> [PARTS OF THE EXERCISE]
(a) Write out the part of the post about hosting everything with Node.js from "I’ve acquired some" up to and including "routers, firewalls, etc.".
(b) Decide whether each statement below agrees with the post about hosting everything with Node.js. Answer yes or no for each, and quote the words from the post that decide it.
(i) The author wants nothing running publicly on any port except port 80.
(ii) Apache kept serving static websites fine after HAProxy was put in front of it.
(iii) The author formerly used HAProxy to direct a virtual host to another Node.js app.
(c) Carry on the post about hosting everything with Node.js, beginning after its last sentence.

*** READING PASSAGE ***

It’s Node.js All the Way Down

Summary

Node.js can be pretty simple, but things get a bit more complicated when using Node.js to combine serving virtual hosts, some static sites, WebSockets (socket.io) used everywhere, some proxying to other apps, and some with request rewriting for hosting apps in a subdirectories.

The problem

I have a host running collection of websites and web apps, on various hostnames, running under various users, using various technologies.  I often forget exactly how all of these things work, how they work together, and they have some subtle problems I don’t want to bother with having to resolve.

The proposed solution

It’s Node.js Apps all the way down!

It's Turtles All the Way Down

Goals

I’ve acquired some requirements through my years of running a handful of piecemeal sites on this host:

  • Single port (port 80) – Absolutely nothing running publicly on a port other than 80, it just causes too many headaches and problems with proxies, routers, firewalls, etc.
  • Serve static websites from a folder trivially with browsable folders (when there’s no index.html) for serving random dumps of things (Apache was doing this fine until I put HAProxy in front of it).
  • Various virtual hosts configurations
    • Direct virtual host to static website (Apache was fine for this)
    • Direct virtual host to another Node.js app listening on another port or on another machine on my network (with WebSocket support) (I previously used HAProxy for this)
  • Node.js apps mapped to be running in sub-folders on any host (e.g. foo.com/ is a static site, but foo.com/app1/ pulls up some single-page web app that probably also uses WebSockets) – this requires a well-written app (all relative paths, or it knows what subfolder it’s served out of) and request rewriting (I previously used HAProxy for these, see config below)

*** DATA EXTRACT ***

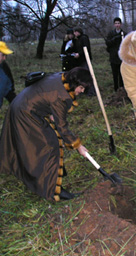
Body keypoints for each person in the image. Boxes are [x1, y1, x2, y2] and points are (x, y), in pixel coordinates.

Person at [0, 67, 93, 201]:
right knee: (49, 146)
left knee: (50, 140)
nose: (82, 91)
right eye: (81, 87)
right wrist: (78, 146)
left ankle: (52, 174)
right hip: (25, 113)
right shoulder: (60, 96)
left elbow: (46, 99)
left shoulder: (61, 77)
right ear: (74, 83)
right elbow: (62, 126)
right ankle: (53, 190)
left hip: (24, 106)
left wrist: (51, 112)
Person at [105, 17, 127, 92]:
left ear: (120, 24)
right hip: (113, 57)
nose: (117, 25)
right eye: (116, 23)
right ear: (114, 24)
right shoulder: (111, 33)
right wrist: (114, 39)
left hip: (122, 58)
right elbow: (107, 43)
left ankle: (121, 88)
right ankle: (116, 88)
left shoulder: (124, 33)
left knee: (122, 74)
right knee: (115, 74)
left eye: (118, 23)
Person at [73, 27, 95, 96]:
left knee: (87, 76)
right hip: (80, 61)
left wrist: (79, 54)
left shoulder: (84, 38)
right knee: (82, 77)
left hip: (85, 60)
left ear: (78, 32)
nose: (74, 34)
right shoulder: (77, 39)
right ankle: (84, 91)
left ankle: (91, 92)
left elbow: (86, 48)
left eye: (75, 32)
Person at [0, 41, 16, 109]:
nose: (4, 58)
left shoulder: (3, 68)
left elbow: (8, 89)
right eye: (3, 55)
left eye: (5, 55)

***
*** DATA EXTRACT ***

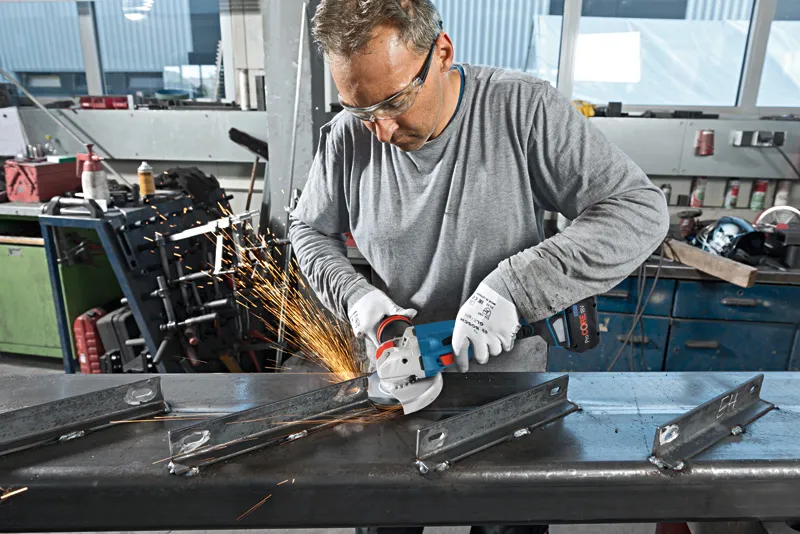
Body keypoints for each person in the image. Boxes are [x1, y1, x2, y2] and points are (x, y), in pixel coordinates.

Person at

***

> [RESULTS FOR EACH TASK]
(a)
I’ve acquired some requirements through my years of running a handful of piecemeal sites on this host:

  • Single port (port 80) – Absolutely nothing running publicly on a port other than 80, it just causes too many headaches and problems with proxies, routers, firewalls, etc.

(b)
(i) Yes: "Absolutely nothing running publicly on a port other than 80"
(ii) No: "Apache was doing this fine until I put HAProxy in front of it"
(iii) Yes: "I previously used HAProxy for this"

(c)
  • Centralized logging – I’m lazy and don’t bother logging in most of my sub-apps, it would be nice to have a single place which logs all requests coming in to my site and apps

For the purposes of this Blog post, I’ll just be considering one site of each kind of configuration, but it should be clear how in reality I have a few sites under each of these configurations.

Previous Setup

Topology Before

As mentioned above, I had HAProxy running as a reverse proxy, accepting public connections on port 80, with a bunch of rules to forward on to various sub-apps and any virtual hosts which were Node.js apps.  I was also running Apache to serve any static sites, and used Apache’s virtual host features to serve any virtual hosts which were static sites.  For posterity, here’s roughly what the relevant block of my HAProxy config looked like:

   frontend http-in
       bind *:80
       default_backend apache_http

       acl status_query path /haproxy_status
       acl host_fanime hdr_dom(host) fanime.info
       acl host_dashingstrike hdr_dom(host) dashingstrike.com
       acl path_app1 path_beg /app1

       use_backend apache_http if status_query
       use_backend fanime if host_fanime
       use_backend app1 if host_dashingstrike path_app1

       # Need to close otherwise re-used sockets will
       #   not get re-routed
       option http-server-close

       option forwardfor
       # http close so that we get a new connection for each
       #   request and get the forwardfor header added
       #   consistently.
       option forceclose

   backend apache_http
       server server00 localhost:81

       # add monitoring page to http server
       stats enable
       stats uri /haproxy_status
       stats refresh 15s
       stats realm   Haproxy\ Statistics
       stats auth    myadmin:mypass
       stats admin if LOCALHOST

   backend fanime
       server server00 localhost:4001

   backend app1
       # Re-write requests
       reqrep ^([^\ :]*)\ /app1/(.*)     \1\ /\2
       server server00 192.168.0.127:21022

It’s not horrible, but it’s not the best in the world, and I always forget exactly how each of the HAProxy features work.  Luckily I’ve got this posted in a blog now so I can always look it up in the future!  Of course, I’m probably doing something horribly wrong somewhere in there.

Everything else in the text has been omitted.